Primordial black holes wouldn't emit energy and wouldn't "go 'nova, eliminating this hindrance. But, they would still need to find their way to an abundant source of matter.
Do primordial black holes go supermassive at the heart of galaxies?
In the simulation performed by Regan and colleagues, primordial black holes needed to grow by accreting matter, with black hole mergers taking a backseat in the process.
"Matter in the early universe is mostly composed of hydrogen and helium," Regan continued. "These primordial black holes are expected to mostly grow by accreting hydrogen and helium. Mergers with other primordial black holes may also play a role, but accretion is expected to be dominant."
For the matter accretion of primordial black holes to be efficient enough to result in the creation of supermassive black holes, these objects need to be able to rapidly gobble up matter. That means making their way to regions of the universe where matter congregates — namely, the center of galaxies, which also happens to be where supermassive black holes lurk in the modern epoch of the cosmos.
"For this, primordial black holes need to sink to the center of a galaxy," Regan said. "This can happen if there are enough primordial black holes. Only a few have to get lucky!"

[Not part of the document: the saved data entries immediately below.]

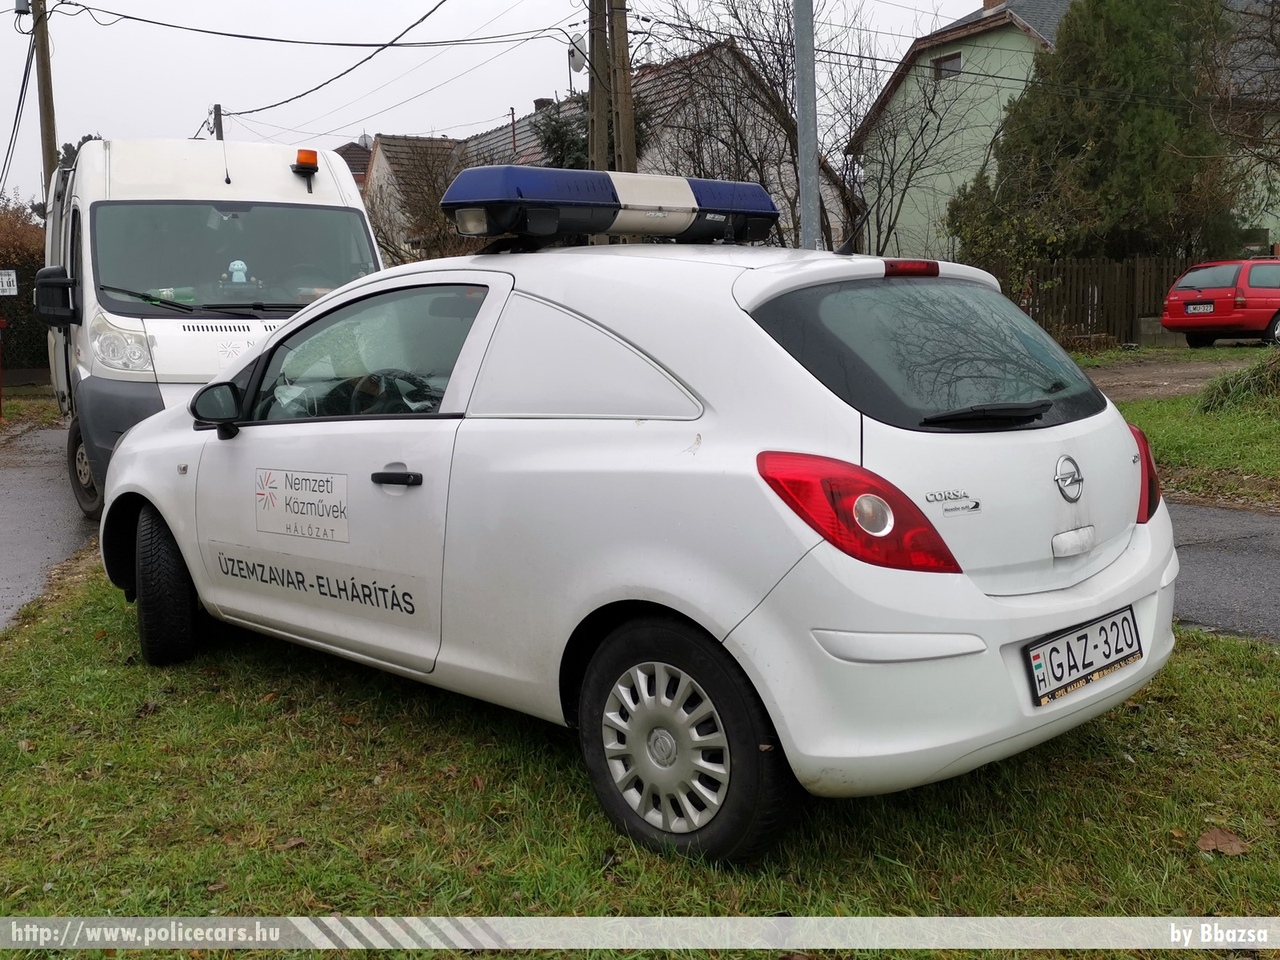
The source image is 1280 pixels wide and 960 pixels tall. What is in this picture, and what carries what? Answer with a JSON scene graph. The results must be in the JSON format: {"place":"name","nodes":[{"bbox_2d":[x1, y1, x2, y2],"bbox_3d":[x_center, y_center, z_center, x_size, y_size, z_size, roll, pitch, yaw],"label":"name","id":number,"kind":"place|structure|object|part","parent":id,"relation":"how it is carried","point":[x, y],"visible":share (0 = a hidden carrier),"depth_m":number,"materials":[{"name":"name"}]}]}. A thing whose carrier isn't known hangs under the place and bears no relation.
{"place":"outdoors","nodes":[
{"label":"outdoors","id":0,"kind":"place"},
{"bbox_2d":[0,420,99,631],"label":"road","id":1,"kind":"structure","parent":0,"point":[17,501],"materials":[{"name":"grey asphalt"}]},
{"bbox_2d":[332,138,375,189],"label":"house","id":2,"kind":"structure","parent":0,"point":[353,170],"materials":[{"name":"brick"}]},
{"bbox_2d":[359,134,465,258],"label":"house","id":3,"kind":"structure","parent":0,"point":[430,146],"materials":[{"name":"brown tile"}]},
{"bbox_2d":[0,0,985,210],"label":"sky","id":4,"kind":"structure","parent":0,"point":[186,90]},
{"bbox_2d":[371,42,852,253],"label":"house","id":5,"kind":"structure","parent":0,"point":[518,149],"depth_m":32.32,"materials":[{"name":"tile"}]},
{"bbox_2d":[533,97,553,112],"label":"chimney","id":6,"kind":"object","parent":5,"relation":"on","point":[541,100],"visible":0.26,"depth_m":33.22,"materials":[{"name":"grey"}]},
{"bbox_2d":[0,552,1279,959],"label":"lawn","id":7,"kind":"structure","parent":0,"point":[1193,684],"materials":[{"name":"green plant"}]},
{"bbox_2d":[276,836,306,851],"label":"fallen leaf","id":8,"kind":"object","parent":7,"relation":"on","point":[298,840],"visible":0.69,"depth_m":3.27,"materials":[{"name":"brown plant"}]},
{"bbox_2d":[93,204,1178,859],"bbox_3d":[-0.303,-0.125,4.544,4.063,1.674,1.797,6,11,40],"label":"white car","id":9,"kind":"object","parent":7,"relation":"on","point":[1048,625],"visible":0.98,"depth_m":3.32,"materials":[{"name":"white metal"}]},
{"bbox_2d":[253,467,350,543],"bbox_3d":[-1.103,0.076,4.179,0.600,0.223,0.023,5,10,36],"label":"sticker","id":10,"kind":"object","parent":9,"relation":"attached to","point":[332,482],"visible":0.97,"depth_m":4.17,"materials":[{"name":"white plastic"}]},
{"label":"front door window","id":11,"kind":"part","parent":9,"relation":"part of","materials":[{"name":"glass"}]},
{"label":"door handle","id":12,"kind":"part","parent":9,"relation":"part of","materials":[{"name":"black plastic"}]},
{"bbox_2d":[440,166,781,249],"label":"light bar","id":13,"kind":"object","parent":9,"relation":"on","point":[663,229],"visible":0.92,"depth_m":4.23,"materials":[{"name":"blue plastic"}]},
{"label":"tail light","id":14,"kind":"part","parent":9,"relation":"part of","materials":[{"name":"red plastic"}]},
{"label":"brake light","id":15,"kind":"part","parent":9,"relation":"part of","materials":[{"name":"red plastic"}]},
{"label":"window","id":16,"kind":"part","parent":9,"relation":"part of","materials":[{"name":"black glass"}]},
{"label":"wiper","id":17,"kind":"part","parent":9,"relation":"part of","materials":[{"name":"black plastic"}]},
{"bbox_2d":[1024,605,1141,706],"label":"license plate","id":18,"kind":"object","parent":9,"relation":"attached to","point":[1053,673],"visible":0.97,"depth_m":3.32,"materials":[{"name":"white metal"}]},
{"bbox_2d":[1196,827,1248,855],"bbox_3d":[1.397,0.862,3.095,0.130,0.042,0.132,6,11,41],"label":"dry leaf","id":19,"kind":"object","parent":7,"relation":"on","point":[1228,845],"visible":0.91,"depth_m":3.07,"materials":[{"name":"brown plant"}]},
{"bbox_2d":[848,1,1279,264],"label":"green house","id":20,"kind":"structure","parent":0,"point":[1265,227],"depth_m":30.94,"materials":[{"name":"paint"}]},
{"bbox_2d":[932,51,962,79],"bbox_3d":[6.579,-8.834,27.473,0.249,0.608,0.815,-6,10,-34],"label":"window","id":21,"kind":"structure","parent":20,"relation":"in","point":[947,60],"depth_m":27.49,"materials":[{"name":"brown wood"}]},
{"bbox_2d":[982,0,1004,11],"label":"chimney","id":22,"kind":"object","parent":20,"relation":"on","point":[989,1],"visible":0.28,"depth_m":30.46,"materials":[{"name":"red brick"}]},
{"bbox_2d":[1085,349,1263,400],"label":"dirt path","id":23,"kind":"structure","parent":0,"point":[1196,380],"materials":[{"name":"brown soil"}]},
{"bbox_2d":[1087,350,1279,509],"label":"lawn","id":24,"kind":"structure","parent":0,"point":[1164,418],"materials":[{"name":"green plant"}]},
{"bbox_2d":[1198,350,1279,414],"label":"shrub","id":25,"kind":"object","parent":24,"relation":"on","point":[1233,391],"visible":0.93,"depth_m":11.62,"materials":[{"name":"green plant"}]},
{"bbox_2d":[1166,500,1279,644],"label":"road","id":26,"kind":"structure","parent":0,"point":[1228,560],"materials":[{"name":"grey asphalt"}]},
{"label":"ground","id":27,"kind":"structure","parent":0},
{"bbox_2d":[0,314,6,420],"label":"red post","id":28,"kind":"object","parent":27,"relation":"on","point":[1,385],"visible":1,"depth_m":16.09,"materials":[{"name":"red paint"}]},
{"bbox_2d":[0,269,17,296],"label":"sign","id":29,"kind":"object","parent":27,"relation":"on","point":[3,278],"visible":1,"depth_m":16.27,"materials":[{"name":"white metal"}]},
{"bbox_2d":[0,193,48,378],"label":"hedge","id":30,"kind":"object","parent":27,"relation":"on","point":[9,315],"visible":0.51,"depth_m":22.54,"materials":[{"name":"brown plant"}]},
{"bbox_2d":[31,0,58,203],"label":"utility pole","id":31,"kind":"object","parent":27,"relation":"on","point":[49,106],"visible":0.56,"depth_m":20.26,"materials":[{"name":"brown wood"}]},
{"bbox_2d":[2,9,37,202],"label":"power line","id":32,"kind":"object","parent":31,"relation":"attached to","point":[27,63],"visible":0.92,"depth_m":21.94,"materials":[{"name":"plastic"}]},
{"bbox_2d":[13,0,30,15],"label":"transformer","id":33,"kind":"object","parent":31,"relation":"attached to","point":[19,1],"visible":0.96,"depth_m":19.85,"materials":[{"name":"grey"}]},
{"bbox_2d":[67,0,538,111],"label":"power line","id":34,"kind":"object","parent":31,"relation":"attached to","point":[425,17],"visible":0.97,"depth_m":20.37,"materials":[{"name":"plastic"}]},
{"bbox_2d":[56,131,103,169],"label":"tree","id":35,"kind":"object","parent":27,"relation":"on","point":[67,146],"visible":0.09,"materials":[{"name":"green plant"}]},
{"bbox_2d":[37,135,389,518],"bbox_3d":[-3.354,-1.237,9.573,2.041,2.598,6.138,-6,10,-34],"label":"white van","id":36,"kind":"object","parent":27,"relation":"on","point":[321,178],"visible":0.5,"depth_m":7.89,"materials":[{"name":"white metal"}]},
{"label":"van wheel","id":37,"kind":"part","parent":36,"relation":"part of","materials":[{"name":"black rubber"}]},
{"label":"headlight","id":38,"kind":"part","parent":36,"relation":"part of","materials":[{"name":"white"}]},
{"label":"mirror","id":39,"kind":"part","parent":36,"relation":"part of","materials":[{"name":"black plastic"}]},
{"label":"windshield","id":40,"kind":"part","parent":36,"relation":"part of","materials":[{"name":"clear glass"}]},
{"bbox_2d":[226,259,249,283],"bbox_3d":[-2.546,-1.296,8.144,0.166,0.233,0.130,-4,8,-18],"label":"figurine","id":41,"kind":"object","parent":36,"relation":"in","point":[239,281],"visible":0.76,"depth_m":8.10,"materials":[{"name":"white plastic"}]},
{"bbox_2d":[294,148,318,183],"bbox_3d":[-2.310,-2.183,8.856,0.155,0.194,0.264,-6,10,-34],"label":"beacon light","id":42,"kind":"object","parent":36,"relation":"on","point":[314,154],"visible":0.94,"depth_m":8.77,"materials":[{"name":"orange plastic"}]},
{"bbox_2d":[211,103,224,140],"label":"utility pole","id":43,"kind":"object","parent":27,"relation":"on","point":[215,108],"visible":0.18,"depth_m":34.62,"materials":[{"name":"brown wood"}]},
{"bbox_2d":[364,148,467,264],"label":"bare shrub","id":44,"kind":"object","parent":27,"relation":"on","point":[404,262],"visible":0.44,"depth_m":22.50,"materials":[{"name":"plant"}]},
{"bbox_2d":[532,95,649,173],"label":"evergreen tree","id":45,"kind":"object","parent":27,"relation":"on","point":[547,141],"visible":0.18,"depth_m":24.40,"materials":[{"name":"green plant"}]},
{"bbox_2d":[588,0,610,171],"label":"utility pole","id":46,"kind":"object","parent":27,"relation":"on","point":[592,103],"visible":0.54,"depth_m":16.64,"materials":[{"name":"brown wood"}]},
{"bbox_2d":[567,36,586,73],"bbox_3d":[-0.792,-5.382,16.272,0.293,0.516,0.334,-6,10,-34],"label":"satellite dish","id":47,"kind":"object","parent":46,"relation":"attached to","point":[576,65],"visible":0.57,"depth_m":16.23,"materials":[{"name":"white metal"}]},
{"bbox_2d":[608,0,636,171],"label":"utility pole","id":48,"kind":"object","parent":27,"relation":"on","point":[624,44],"visible":0.58,"depth_m":15.87,"materials":[{"name":"brown wood"}]},
{"bbox_2d":[652,0,958,257],"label":"bare tree","id":49,"kind":"object","parent":27,"relation":"on","point":[788,65],"visible":0.69,"depth_m":23.56,"materials":[{"name":"plant"}]},
{"bbox_2d":[793,0,820,248],"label":"metal pole","id":50,"kind":"object","parent":27,"relation":"on","point":[804,100],"visible":0.64,"depth_m":8.23,"materials":[{"name":"grey metal"}]},
{"bbox_2d":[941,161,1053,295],"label":"shrub","id":51,"kind":"object","parent":27,"relation":"on","point":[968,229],"visible":0.55,"depth_m":23.46,"materials":[{"name":"green plant"}]},
{"bbox_2d":[964,0,1244,271],"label":"evergreen tree","id":52,"kind":"object","parent":27,"relation":"on","point":[1106,125],"visible":0.76,"depth_m":24.12,"materials":[{"name":"plant"}]},
{"bbox_2d":[1010,255,1215,347],"bbox_3d":[9.218,-3.402,24.479,3.183,1.891,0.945,-6,10,-34],"label":"wooden fence","id":53,"kind":"object","parent":27,"relation":"on","point":[1101,299],"visible":0.45,"depth_m":24.55,"materials":[{"name":"brown wood"}]},
{"bbox_2d":[1160,257,1279,346],"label":"red car","id":54,"kind":"object","parent":27,"relation":"on","point":[1217,294],"visible":0.99,"depth_m":20.66,"materials":[{"name":"red metal"}]},
{"bbox_2d":[1184,302,1213,313],"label":"license plate","id":55,"kind":"object","parent":54,"relation":"attached to","point":[1204,307],"visible":0.97,"depth_m":20.05,"materials":[{"name":"white metal"}]},
{"bbox_2d":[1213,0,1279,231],"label":"bare tree","id":56,"kind":"object","parent":27,"relation":"on","point":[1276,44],"visible":0.96,"depth_m":21.74,"materials":[{"name":"plant"}]}
]}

The number of primordial black holes available for this process determines whether astrophysical black holes would eventually play a role in the growth of early supermassive black holes.
"If primordial black holes are very abundant, then they can make up the whole supermassive black hole population," Regan said. "Whether primordial black holes account for the entire mass of early supermassive black holes depends on how many there are. In principle, it's possible, but my guess is that astrophysical black holes play a role, too."
Of course, these findings are based on simulations, so there is a long way to go before this theory can be confirmed. One line of observational evidence for this theory would be the detection of a massive black hole in the very, very early universe, prior even to 500 million years after the Big Bang.
Another possible line of observational evidence would be the detection of a black hole with a mass smaller than three times that of the sun in the modern-day universe. That's because no black hole so small could have formed from the supernova death and collapse of a massive star, indicating this diminutive black hole grew from a primordial one.
"I was surprised that primordial black holes grew so rapidly and that our simulations at least matched the parameter space in which they can exist," Regan said. "All we need now is a 'smoking gun' of a primordial black hole from observations — either a very low-mass black hole in the present-day universe or a really high-mass black hole in the very early universe.
"Primordial black holes, if they exist, will be hiding in the extremes!"
In lieu of such observational evidence, the team will seek to improve their cosmological simulations to strengthen the theory of supermassive black holes starting off as primordial black holes.
"The next steps are to increase the realism of the simulations. This was a first step. The simulations only had primordial black holes," Regan concluded. "Next, we want to model primordial and astrophysical black holes in the same environment and see if we can see any distinguishing characteristics."
The team's research appears as a pre-peer review paper on the repository site arXiv.